● Document excerpt:
5 things National Accounts Executives need to know about a possible Ascension/Providence St. Joseph merger

5 things National Accounts Executives need to know about a possible Ascension/Providence St. Joseph merger

During a quiet Sunday evening, a bombshell dropped in the healthcare contracting news arena. Two huge IDNs are in talks to merge. It is ironic, because last Thursday I did a webinar in partnership with Definitive Healthcare titled “The impact of IDN and GPO consolidation on the healthcare industry.”

In this webinar, I discussed huge mergers like;

  • CVS buying Aetna for $69 billion
  • United Health’s Optum buying Devita, that serves 1.7 million patients through 300 clinics
  • Advocate and Aurora combing to make the 10th largest IDN

When I presented these, I thought they were game changers. Then I saw the Ascension/Providence St. Joseph news!

● Required action 1:
Retype everything in the article on the possible Ascension/Providence St. Joseph merger from "In this webinar, I" down to "St. Joseph news!".
● Required action 2:
Name the parties to each deal in the bulleted list of mergers in the article on the possible Ascension/Providence St. Joseph merger.
● Required action 3:
Write what comes next in the article on the possible Ascension/Providence St. Joseph merger, starting after its last sentence.

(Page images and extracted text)
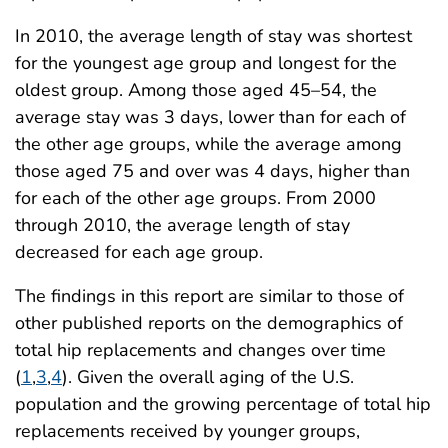
In 2010, the average length of stay was shortest
for the youngest age group and longest for the
oldest group. Among those aged 45–54, the
average stay was 3 days, lower than for each of
the other age groups, while the average among
those aged 75 and over was 4 days, higher than
for each of the other age groups. From 2000
through 2010, the average length of stay
decreased for each age group.
The findings in this report are similar to those of
other published reports on the demographics of
total hip replacements and changes over time
(
1
,
3
,
4
). Given the overall aging of the U.S.
population and the growing percentage of total hip
replacements received by younger groups,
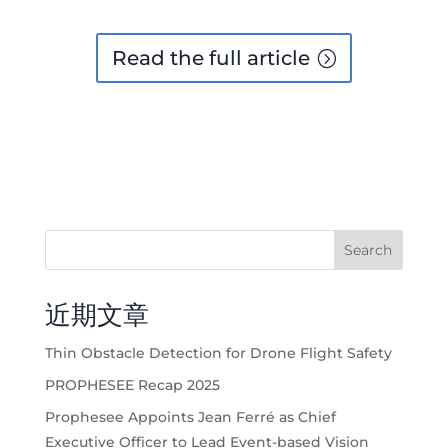
Read the full article
Search
近期文章
Thin Obstacle Detection for Drone Flight Safety
PROPHESEE Recap 2025
Prophesee Appoints Jean Ferré as Chief
Executive Officer to Lead Event-based Vision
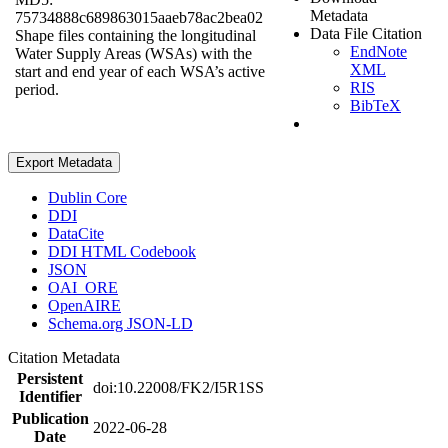
Metadata
75734888c689863015aaeb78ac2bea02
Data File Citation
Shape files containing the longitudinal
EndNote
Water Supply Areas (WSAs) with the
XML
start and end year of each WSA’s active
RIS
period.
BibTeX
Export Metadata
Dublin Core
DDI
DataCite
DDI HTML Codebook
JSON
OAI_ORE
OpenAIRE
Schema.org JSON-LD
Citation Metadata
Persistent
doi:10.22008/FK2/I5R1SS
Identifier
Publication
2022-06-28
Date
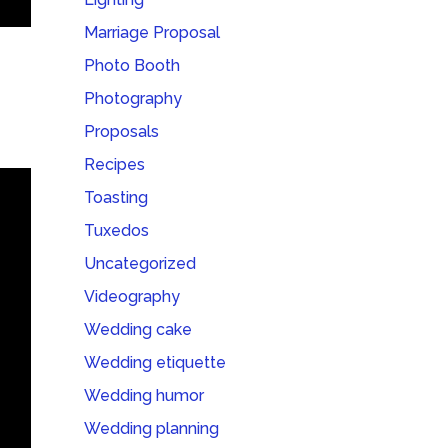
Marriage Proposal
Photo Booth
Photography
Proposals
Recipes
Toasting
Tuxedos
Uncategorized
Videography
Wedding cake
Wedding etiquette
Wedding humor
Wedding planning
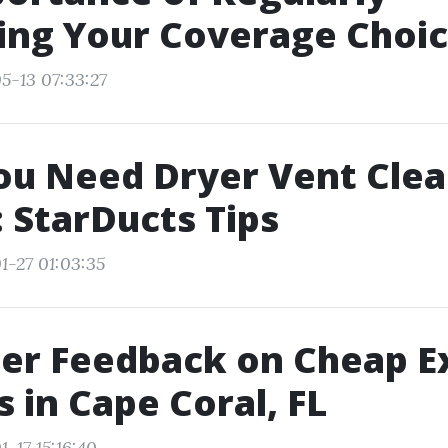
ing Your Coverage Choi
5-13 07:33:27
ou Need Dryer Vent Clea
: StarDucts Tips
1-27 01:03:35
er Feedback on Cheap Ex
s in Cape Coral, FL
-17 15:16:40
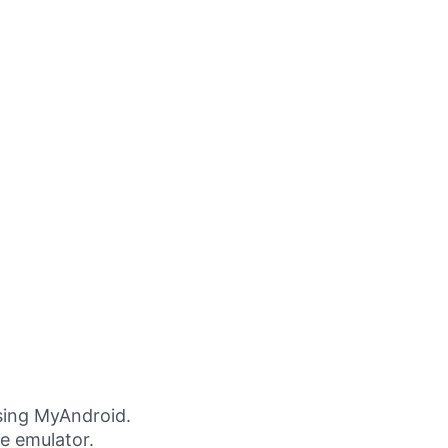
ing MyAndroid.
ne emulator.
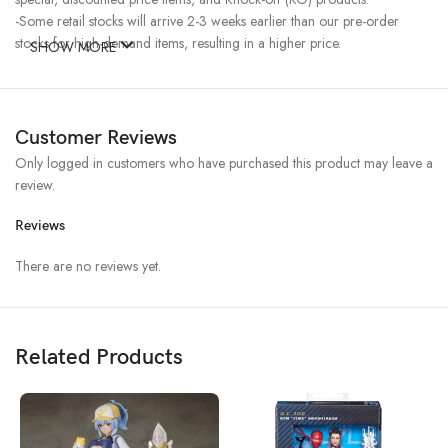
-Some retail stocks will arrive 2-3 weeks earlier than our pre-order
stocks for high-demand items, resulting in a higher price.
SHOW MORE
Customer Reviews
Only logged in customers who have purchased this product may leave a
review.
Reviews
There are no reviews yet.
Related Products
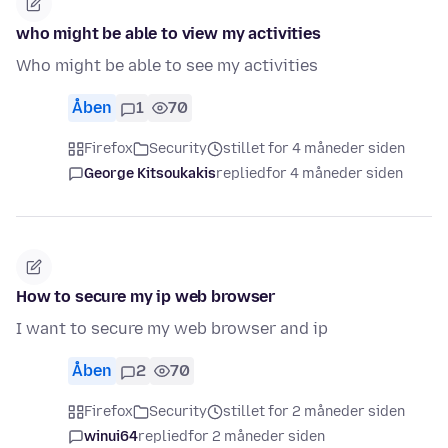
who might be able to view my activities
Who might be able to see my activities
Åben
1
70
Firefox
Security
stillet for 4 måneder siden
George Kitsoukakis
replied
for 4 måneder siden
How to secure my ip web browser
I want to secure my web browser and ip
Åben
2
70
Firefox
Security
stillet for 2 måneder siden
winui64
replied
for 2 måneder siden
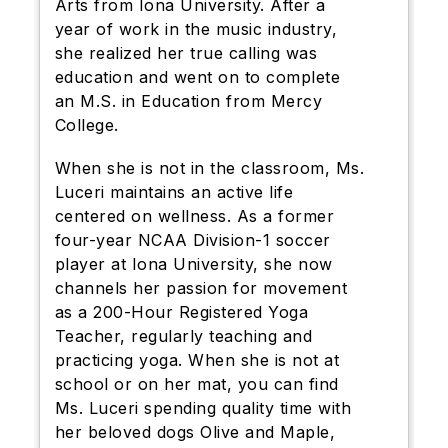
Arts from Iona University. After a
year of work in the music industry,
she realized her true calling was
education and went on to complete
an M.S. in Education from Mercy
College.
When she is not in the classroom, Ms.
Luceri maintains an active life
centered on wellness. As a former
four-year NCAA Division-1 soccer
player at Iona University, she now
channels her passion for movement
as a 200-Hour Registered Yoga
Teacher, regularly teaching and
practicing yoga. When she is not at
school or on her mat, you can find
Ms. Luceri spending quality time with
her beloved dogs Olive and Maple,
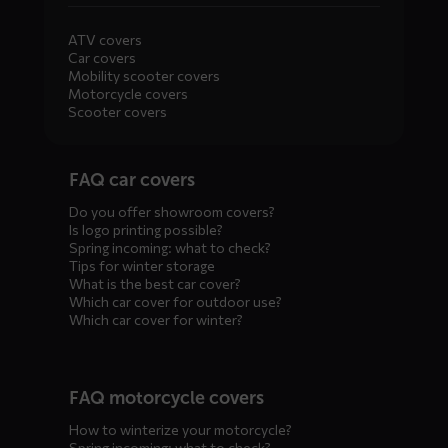
ATV covers
Car covers
Mobility scooter covers
Motorcycle covers
Scooter covers
Diensten
FAQ car covers
menus
Do you offer showroom covers?
Is logo printing possible?
Spring incoming: what to check?
Tips for winter storage
What is the best car cover?
Which car cover for outdoor use?
Which car cover for winter?
FAQ motorcycle covers
How to winterize your motorcycle?
Spring incoming: what to check?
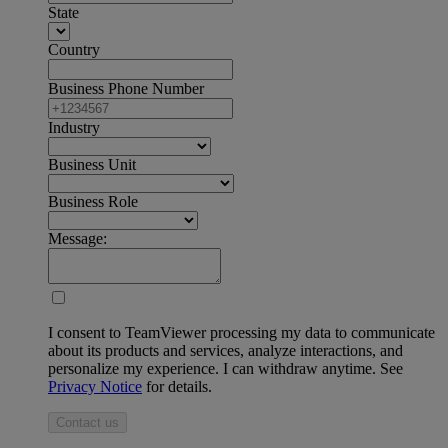
State
Country
Business Phone Number
Industry
Business Unit
Business Role
Message:
I consent to TeamViewer processing my data to communicate
about its products and services, analyze interactions, and
personalize my experience. I can withdraw anytime. See
Privacy Notice
for details.
Contact us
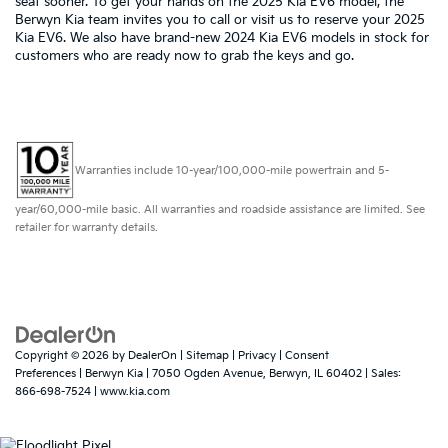
seat sooner. To get your hands on the 2025 Kia EV6 model, the
Berwyn Kia team invites you to call or visit us to reserve your 2025
Kia EV6. We also have brand-new 2024 Kia EV6 models in stock for
customers who are ready now to grab the keys and go.
Warranties include 10-year/100,000-mile powertrain and 5-
year/60,000-mile basic. All warranties and roadside assistance are limited. See
retailer for warranty details.
Copyright © 2026
by
DealerOn
|
Sitemap
|
Privacy
|
Consent
Preferences
| Berwyn Kia
|
7050 Ogden Avenue,
Berwyn,
IL
60402
| Sales:
866-698-7524
|
www.kia.com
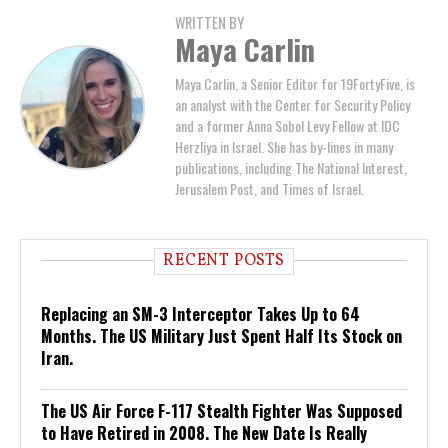
WRITTEN BY
Maya Carlin
Maya Carlin, a Senior Editor for 19FortyFive, is
an analyst with the Center for Security Policy
and a former Anna Sobol Levy Fellow at IDC
Herzliya in Israel. She has by-lines in many
publications, including The National Interest,
Jerusalem Post, and Times of Israel.
RECENT POSTS
Replacing an SM-3 Interceptor Takes Up to 64
Months. The US Military Just Spent Half Its Stock on
Iran.
The US Air Force F-117 Stealth Fighter Was Supposed
to Have Retired in 2008. The New Date Is Really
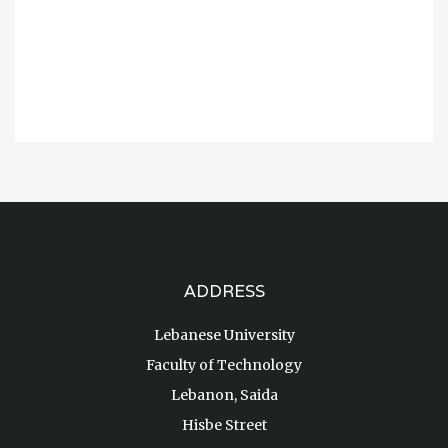
ADDRESS
Lebanese University
Faculty of Technology
Lebanon, Saida
Hisbe Street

● Written response 1:
In this webinar, I discussed huge mergers like;

  • CVS buying Aetna for $69 billion
  • United Health’s Optum buying Devita, that serves 1.7 million patients through 300 clinics
  • Advocate and Aurora combing to make the 10th largest IDN

When I presented these, I thought they were game changers. Then I saw the Ascension/Providence St. Joseph news!

● Written response 2:
- CVS and Aetna
- United Health's Optum and Devita
- Advocate and Aurora

● Written response 3:
The most common question I get from industry stakeholders is “How many IDNs will we have when this era of consolidation ends?” In fact, I posed that exact question to the readers of National Accounts Weekly in a recent survey. I will publish the results in the December 13 edition. If you would like to participate in the survey, click here: http://bit.ly/2Auuzcg

I assembled the following list for all those National Accounts Executives that cover the any of the current Ascension, Providence St. Joseph facilities.

5 things National Accounts Executives need to know about a possible Ascension/Providence St. Joseph merger:

  1. By the numbers, this merger will result in the following:
    • 191 hospitals
    • $45 billion in revenue
    • Operate in 27 states
  2. This would create the largest IDN in the United States.
  3. This could be a watershed moment in the face off between providers and payers. The ultimate play in size versus size. Who will win? The price setter or the payment setter?
  4. Ascension’s The Resource Group could become the nation’s 4th largest GPO. If Providence St. Joseph moves a small amount of their purchases to The Resource Group, they will easily pass Intalere as the 4th largest GPO by volume. Currently, The Resource Group manages $8 billion in spend for Ascension.
  5. This huge deal may very well trigger more large mergers to chase much needed economies of scale in pursuit of tax savings as a result of possible tax reform. The proposed tax bill takes away the ability for non-for profits systems to access debt tax free, thus increasing their cost to borrow capital.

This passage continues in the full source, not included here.